What kind of government? Should it be a Sunni government or Shi'i government or a Kurdish government or Ba'athist regime? Or maybe we want to bring in some of the Islamic fundamentalists? How long would we have had to stay in Baghdad to keep that government in place? What would happen to the government once U.S. forces withdrew? How many casualties should the United States accept in that effort to try to create clarity and stability in a situation that is inherently unstable?

I think it is vitally important for a President to know when to use military force. I think it is also very important for him to know when not to commit U.S. military force. And it's my view that the President got it right both times, that it would have been a mistake for us to get bogged down in the quagmire inside Iraq.

-- Secretary of Defense Dick Cheney, 1991
You can read the rest here. As Sgt. Bray says, Wow.

Self Parody Alert

Book title, seen recently: Pit Bulls for Dummies.

I think there's an "are" missing, myself...

Sunday, December 25, 2005

Perpetuating Errors

Arendt quotes Bainbridge:
In sum, the Patriot Act was a "hasty change that overturns long-established customs and principles." We should not have compounded the error by rushing through a renewal.
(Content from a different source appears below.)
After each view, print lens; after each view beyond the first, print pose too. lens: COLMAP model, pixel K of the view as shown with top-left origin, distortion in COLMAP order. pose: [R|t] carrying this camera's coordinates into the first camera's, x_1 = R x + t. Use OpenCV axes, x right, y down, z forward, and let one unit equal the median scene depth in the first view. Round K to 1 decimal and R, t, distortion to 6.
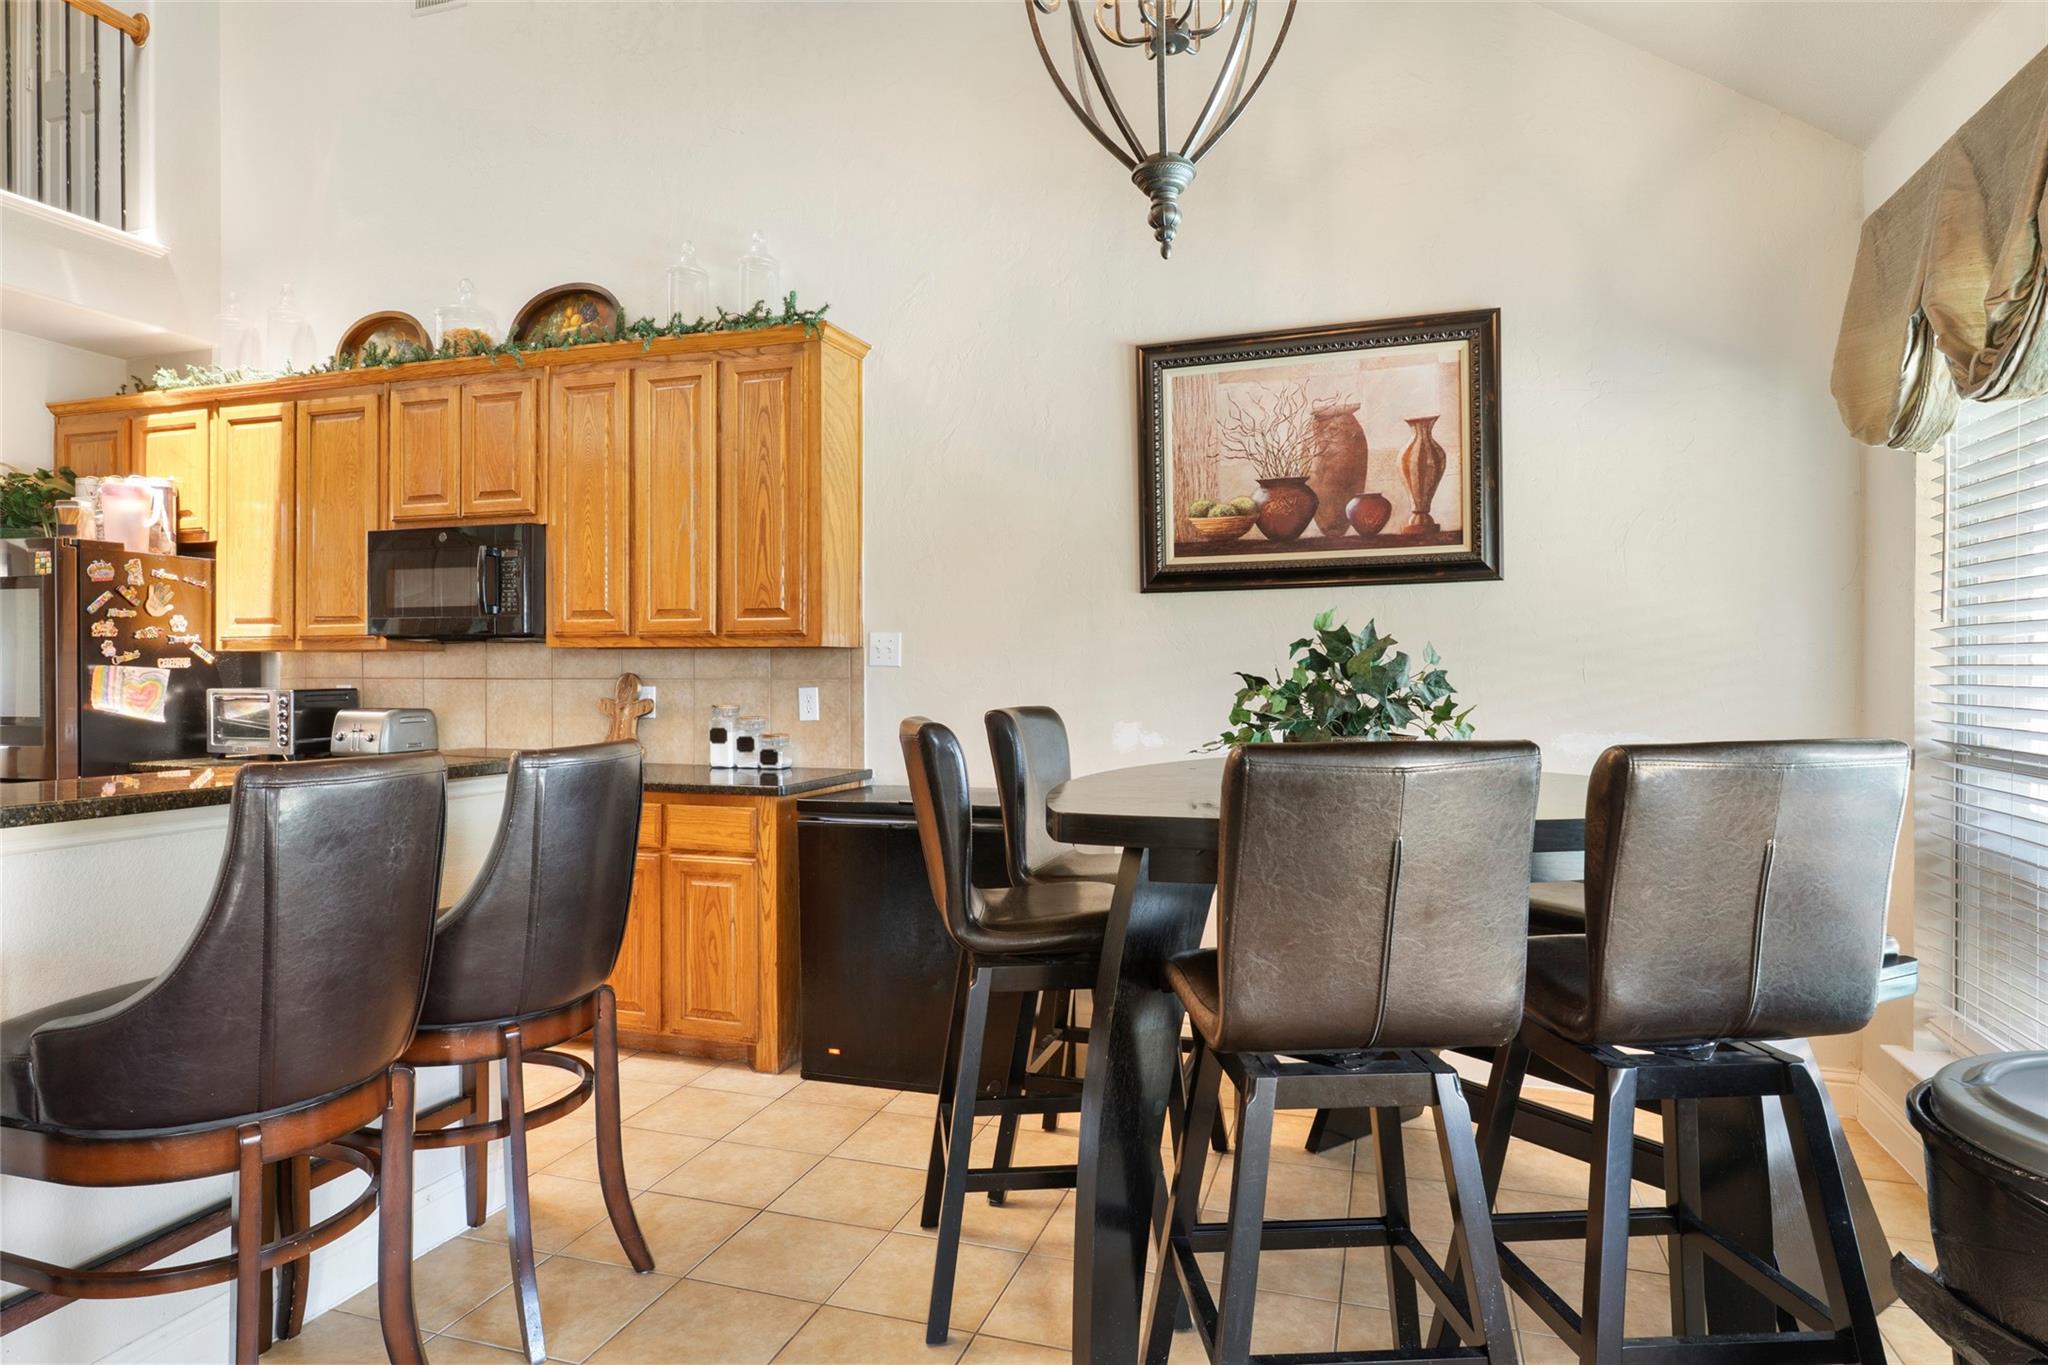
lens RADIAL K [[1157.6, 0, 1022.6], [0, 1157.6, 655.2], [0, 0, 1]] dist [-0.002192, -0.000351]
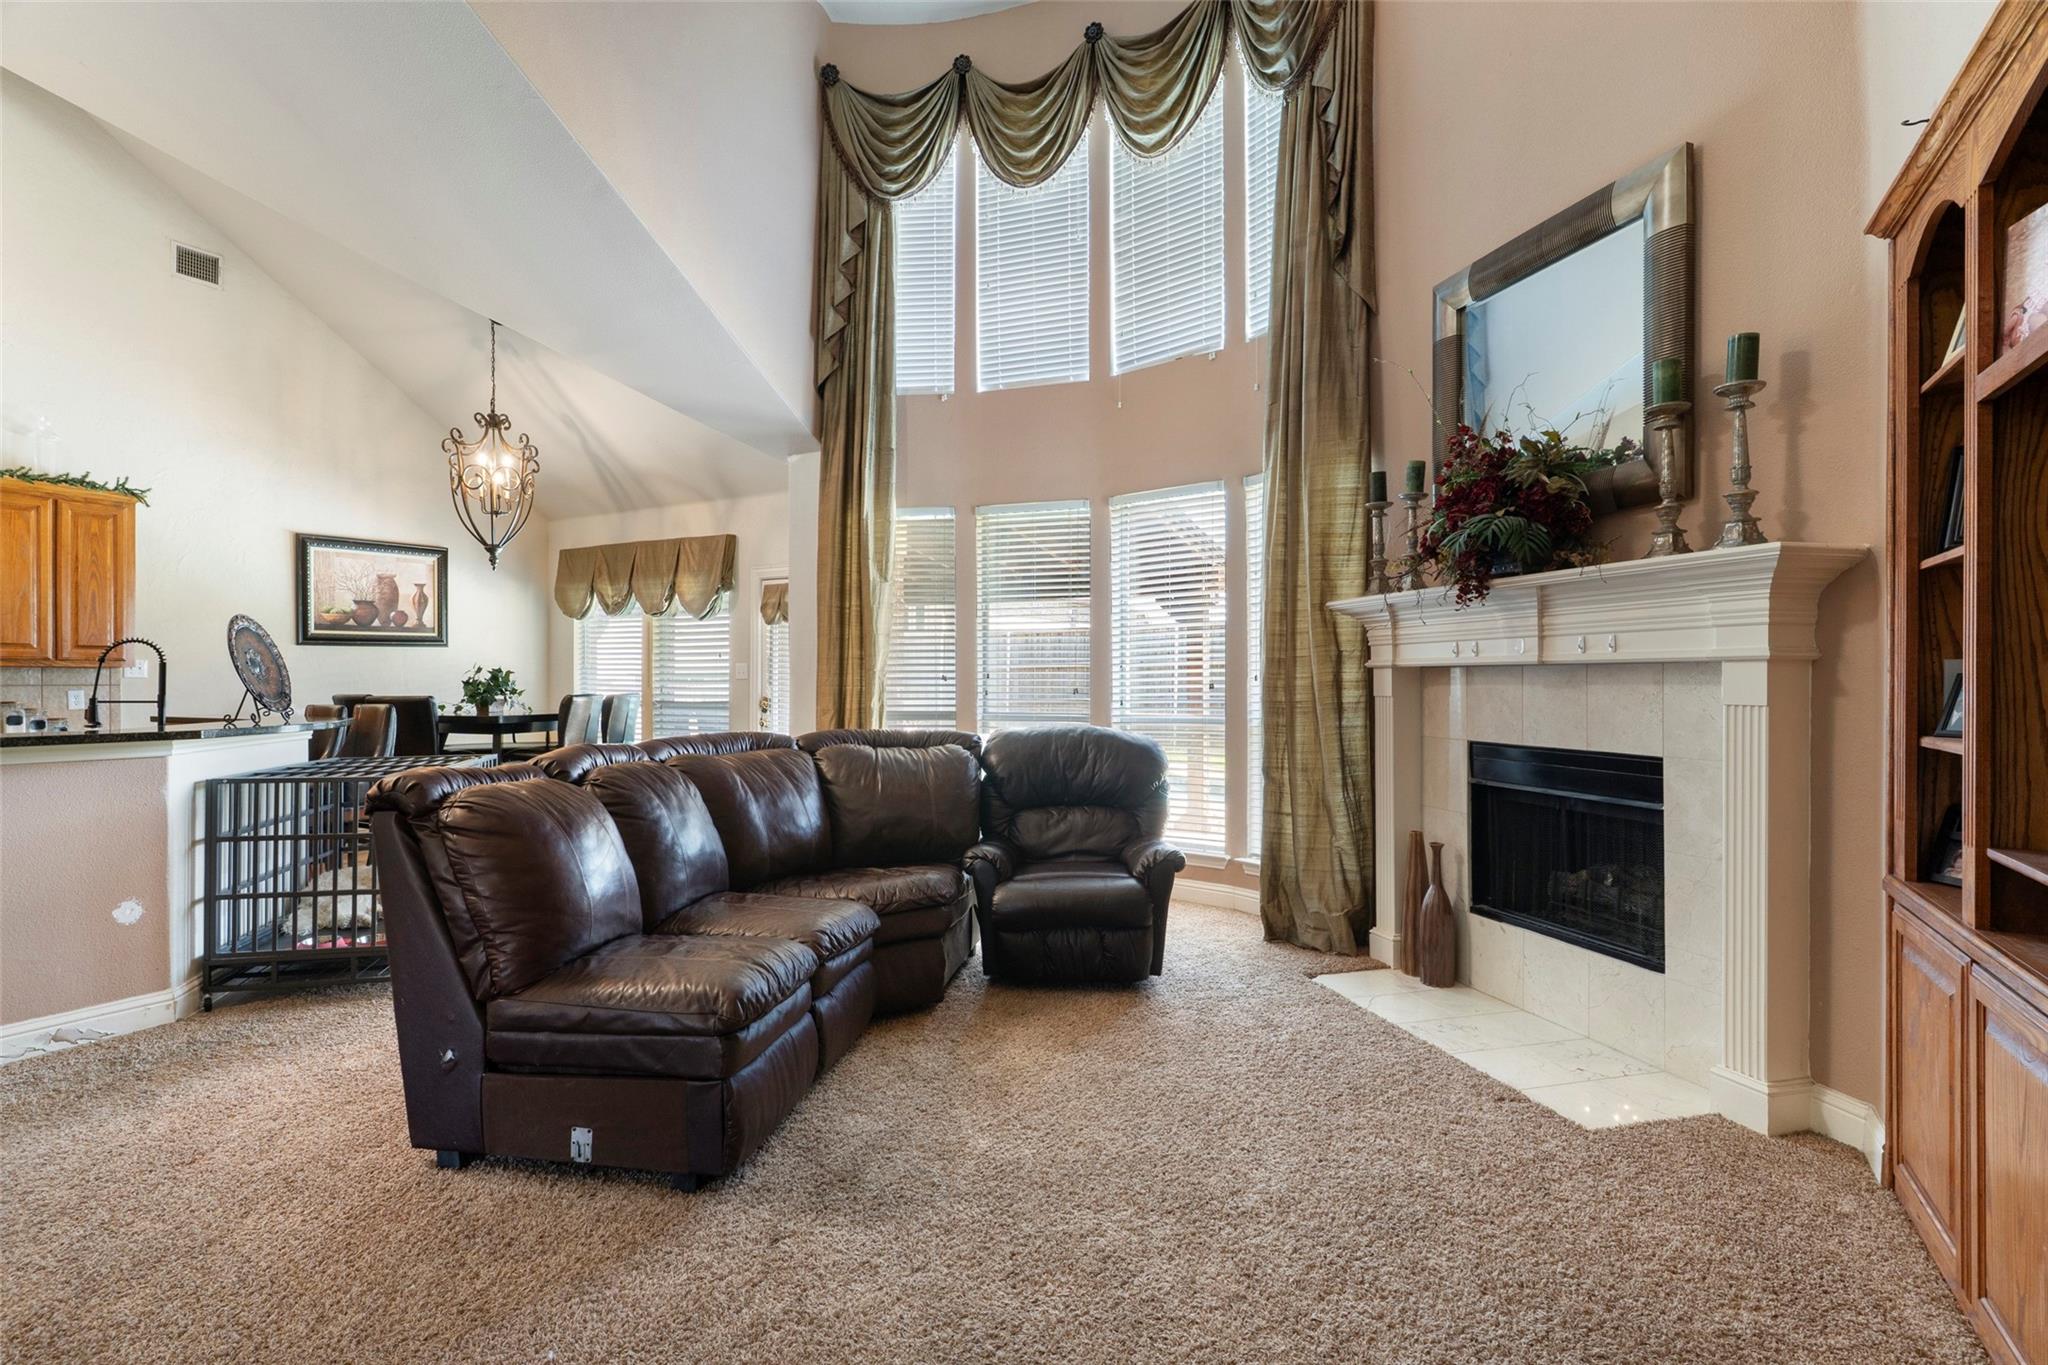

Congress should be commended for having given itself time to take a deep breath and make sure that it has an opportunity for full debate and evaluation of each provision and proposed amendment rather than making hurried changes at the last minute under the gun.
He quotes him a lot, so I might have to start reading him directly... maybe later.

Anyway, does anyone else think that the extension of the USA Patriot Act was a really bad tactical move by the Democrats? It feeds into the "there's an emergency, a war on" hysteria. With all respect to Prof. Bainbridge, Congress has had plenty of time to discuss and consider the Act; the time had come to revise it or, my preference, let it die. By forcing the administration to let the act expire rather than compromise the most egregious civil liberty violations, it would put the Republicans on record as inflexible and the Democrats as, for a change, principled.

Saturday, December 24, 2005

Catch-22!

In response to Anne Zook's entirely justifiable concern about these poor souls, I replied
Sad to say, I think the judge has it more or less right: what the administration has done, by its illegal actions, is create a situation which would be the pride and joy of a law school prof's hypothetical collection: there is no legal option. The judge, unlike the chief executive, is incapable of ordering actions which violate the law; only Congress can authorize exceptions (or the Executive, if it's regulatory instead of statutory); Judges can invalidate law, but the problem is that the executive has failed to follow perfectly reasonable laws.... Joseph Heller, eat your heart out.
We can add it to the impeachment list...

As Anne Zook says, Ho. Ho. Ho. (actually, that phrase has been ruined for me ever since I read Neil Gaiman's take on it.) Merry Christmas, anyway.

p.s. Does Santa Exist?

Friday, December 23, 2005

So the system works.... not really.

The Religious Policeman reports that the teacher sentenced to three years and 750 lashes for teaching science and tolerance has been pardoned, along with another teacher sentenced to a similar punishment for criticizing arranged, loveless marriage. It's nice that the Saudi's decided, given the publicity involved, to pardon these men, but it leaves in place a system which will produce more of them.

Of course, if you're shameless, then even publicity won't stop you. No, you'll just claim that those who oppose you are "soft"....

Works for the Saudis. Why not us?

Yoo, who?

A wise man said:
One of the big mistakes made in the process of developing legal positions following September 11th was that certain lawyers at State and in the military services were excluded from some of the conversations. These are the lawyers most adept at understanding international law, especially the law of armed conflict.
Who was responsible for bypassing them? Who's the administration's go-to guy for legal opinions favoring monarchical power and might-makes-right international relations? Yoo, that's who.